I found out that I can pass another argument to the map as well, so I am passing amount of processes that were being set. (e.g. processes=2)

p = Pool(config['threads'])
p.map(c.download_lesson, cs, range(config['threads']))

So, in my method I tried to print out that argument and indeed I do get 0 and 1, as I am running 2 processes in the example.

But this does not seem to do anything at all...

progress = tqdm(
    total=int(response.headers['Content-Length']),
    unit='B',
    unit_scale=True,
    position=progress_position
)

I still get the same issue of overlapping progress bars. When I manually set position to (e.g. 10) it jumps in Terminal so position does move, still with overlapping ofc because now both are set to 10. But when set dynamically, it does not seem to work either. I don't understand what's my issue here... It's like when map run this method two times, it still gives the latest set position to both progress bars. What the heck am I doing wrong?

回答1:

Ok, first of I'd like to thank @MikeMcKerns for his comment... So there are lots of changes to my script, because I wanted different approach, but in the end it comes down to these important changes.

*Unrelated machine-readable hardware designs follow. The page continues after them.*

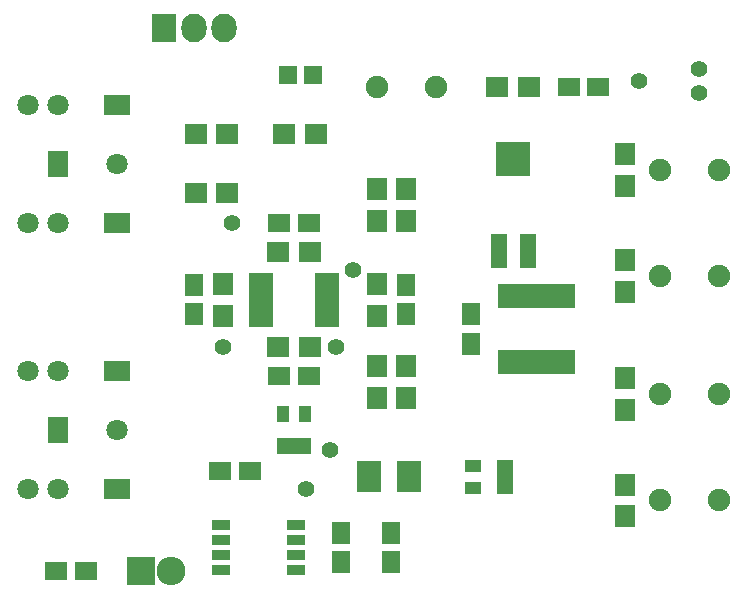
<source format=gbr>
G04 #@! TF.FileFunction,Soldermask,Top*
%FSLAX46Y46*%
G04 Gerber Fmt 4.6, Leading zero omitted, Abs format (unit mm)*
G04 Created by KiCad (PCBNEW 4.0.6) date 03/10/17 18:24:38*
%MOMM*%
%LPD*%
G01*
G04 APERTURE LIST*
%ADD10C,0.150000*%
%ADD11R,1.650000X1.900000*%
%ADD12R,1.900000X1.650000*%
%ADD13R,1.598880X1.598880*%
%ADD14R,2.127200X2.432000*%
%ADD15O,2.127200X2.432000*%
%ADD16C,1.400000*%
%ADD17R,1.700000X1.900000*%
%ADD18R,1.900000X1.700000*%
%ADD19C,1.900000*%
%ADD20R,2.000000X0.750000*%
%ADD21R,1.000000X1.450000*%
%ADD22R,2.000000X0.700000*%
%ADD23R,0.750000X2.000000*%
%ADD24R,1.450000X1.000000*%
%ADD25R,2.900000X2.900000*%
%ADD26R,1.400000X2.900000*%
%ADD27R,2.432000X2.432000*%
%ADD28O,2.432000X2.432000*%
%ADD29R,1.543000X0.908000*%
%ADD30C,1.800000*%
%ADD31R,1.700000X2.200000*%
%ADD32R,2.200000X1.700000*%
G04 APERTURE END LIST*
D10*
D11*
X169000000Y-65250000D03*
X169000000Y-67750000D03*
D12*
X158250000Y-60000000D03*
X160750000Y-60000000D03*
D11*
X151000000Y-65250000D03*
X151000000Y-67750000D03*
D12*
X158250000Y-73000000D03*
X160750000Y-73000000D03*
X153250000Y-81000000D03*
X155750000Y-81000000D03*
D11*
X174500000Y-70250000D03*
X174500000Y-67750000D03*
D12*
X182750000Y-48500000D03*
X185250000Y-48500000D03*
D13*
X161049020Y-47500000D03*
X158950980Y-47500000D03*
D14*
X148500000Y-43500000D03*
D15*
X151040000Y-43500000D03*
X153580000Y-43500000D03*
D16*
X193810000Y-49016000D03*
X193810000Y-46984000D03*
X188730000Y-48000000D03*
X188730000Y-48000000D03*
X193810000Y-46984000D03*
X193810000Y-49016000D03*
D17*
X166500000Y-65150000D03*
X166500000Y-67850000D03*
D18*
X158150000Y-62500000D03*
X160850000Y-62500000D03*
D17*
X153500000Y-65150000D03*
X153500000Y-67850000D03*
D18*
X158150000Y-70500000D03*
X160850000Y-70500000D03*
D17*
X166500000Y-57150000D03*
X166500000Y-59850000D03*
X169000000Y-57150000D03*
X169000000Y-59850000D03*
D18*
X176650000Y-48500000D03*
X179350000Y-48500000D03*
D17*
X187500000Y-73150000D03*
X187500000Y-75850000D03*
X187500000Y-63150000D03*
X187500000Y-65850000D03*
X187500000Y-54150000D03*
X187500000Y-56850000D03*
D18*
X161350000Y-52500000D03*
X158650000Y-52500000D03*
D17*
X187500000Y-84850000D03*
X187500000Y-82150000D03*
D18*
X151150000Y-57500000D03*
X153850000Y-57500000D03*
X151150000Y-52500000D03*
X153850000Y-52500000D03*
D17*
X166500000Y-72150000D03*
X166500000Y-74850000D03*
X169000000Y-72150000D03*
X169000000Y-74850000D03*
D19*
X195500000Y-74500000D03*
X190500000Y-74500000D03*
X195500000Y-64500000D03*
X190500000Y-64500000D03*
X195500000Y-55500000D03*
X190500000Y-55500000D03*
X195500000Y-83500000D03*
X190500000Y-83500000D03*
X166500000Y-48500000D03*
X171500000Y-48500000D03*
D20*
X162300000Y-68450000D03*
X162300000Y-67800000D03*
X162300000Y-67150000D03*
X162300000Y-66500000D03*
X162300000Y-65850000D03*
X162300000Y-65200000D03*
X162300000Y-64550000D03*
X156700000Y-64550000D03*
X156700000Y-65200000D03*
X156700000Y-65850000D03*
X156700000Y-66500000D03*
X156700000Y-67150000D03*
X156700000Y-67800000D03*
X156700000Y-68450000D03*
D21*
X158550000Y-76150000D03*
X160450000Y-76150000D03*
X158550000Y-78850000D03*
X159500000Y-78850000D03*
X160450000Y-78850000D03*
D22*
X165800000Y-80525000D03*
X165800000Y-81175000D03*
X165800000Y-81825000D03*
X165800000Y-82475000D03*
X169200000Y-82475000D03*
X169200000Y-81825000D03*
X169200000Y-81175000D03*
X169200000Y-80525000D03*
D23*
X177075000Y-71800000D03*
X177725000Y-71800000D03*
X178375000Y-71800000D03*
X179025000Y-71800000D03*
X179675000Y-71800000D03*
X180325000Y-71800000D03*
X180975000Y-71800000D03*
X181625000Y-71800000D03*
X182275000Y-71800000D03*
X182925000Y-71800000D03*
X182925000Y-66200000D03*
X182275000Y-66200000D03*
X181625000Y-66200000D03*
X180975000Y-66200000D03*
X180325000Y-66200000D03*
X179675000Y-66200000D03*
X179025000Y-66200000D03*
X178375000Y-66200000D03*
X177725000Y-66200000D03*
X177075000Y-66200000D03*
D24*
X174650000Y-82450000D03*
X174650000Y-80550000D03*
X177350000Y-82450000D03*
X177350000Y-81500000D03*
X177350000Y-80550000D03*
D25*
X178050000Y-54625000D03*
D26*
X179300000Y-62375000D03*
X176800000Y-62375000D03*
D12*
X139350000Y-89500000D03*
X141850000Y-89500000D03*
D11*
X163500000Y-86250000D03*
X163500000Y-88750000D03*
X167700000Y-86250000D03*
X167700000Y-88750000D03*
D27*
X146500000Y-89500000D03*
D28*
X149040000Y-89500000D03*
D29*
X153325000Y-89405000D03*
X153325000Y-88135000D03*
X153325000Y-86865000D03*
X153325000Y-85595000D03*
X159675000Y-85595000D03*
X159675000Y-86865000D03*
X159675000Y-88135000D03*
X159675000Y-89405000D03*
D30*
X137000000Y-50000000D03*
X139500000Y-50000000D03*
X137000000Y-60000000D03*
X139500000Y-60000000D03*
X144500000Y-55000000D03*
D31*
X139500000Y-55000000D03*
D32*
X144500000Y-60000000D03*
X144500000Y-50000000D03*
D30*
X137000000Y-72500000D03*
X139500000Y-72500000D03*
X137000000Y-82500000D03*
X139500000Y-82500000D03*
X144500000Y-77500000D03*
D31*
X139500000Y-77500000D03*
D32*
X144500000Y-82500000D03*
X144500000Y-72500000D03*
D16*
X164500000Y-64000000D03*
X154250000Y-60000000D03*
X153500000Y-70500000D03*
X163000000Y-70500000D03*
X162500000Y-79250000D03*
X160500000Y-82500000D03*
M02*

</source>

My init.py now looks that much cleaner...

from scraper.Crawl import Crawl

if __name__ == '__main__':
    Crawl()

My method inside of scraper.Crawl class, for download_lesson, now looks like this...

def download_lesson(self, lesson):

    response = requests.get(lesson['link'], stream=True)
    chunk_size = 1024

    progress = tqdm(
        total=int(response.headers['Content-Length']),
        unit='B',
        unit_scale=True
    )

    with open(lesson['file'], 'wb') as file:
        for chunk in response.iter_content(chunk_size=chunk_size):
            progress.update(len(chunk))
            file.write(chunk)

    progress.close()

And finally, I have a method dedicated to multiprocessing, which looks like this:

def begin_processing(self):
    pool = ThreadPool(nodes=Helper.config('threads'))

    for course in self.course_data:
        pool.map(self.download_lesson, course['lessons'])
        print(
            'Course "{course_title}" has been downloaded, with total of {lessons_amount} lessons.'.format(
                course_title=course['title'],
                lessons_amount=len(course['lessons'])
            )
        )

So as you can tell, I made some major changes to my class, but most importantly I had to add this bit to my init.py

if __name__ == '__main__':

And secondly, I had to use what @MikeMcKerns suggested me to take a look at:

from pathos.threading import ThreadPool

So with those changes, I finally got everything working as I needed. Here's a quick screenshot.

Even tho, I still have no clues why pathos.multiprocessing is making tqdm progress very buggy, I managed to solve my problem thanks to the suggestion of Mike. Thank you!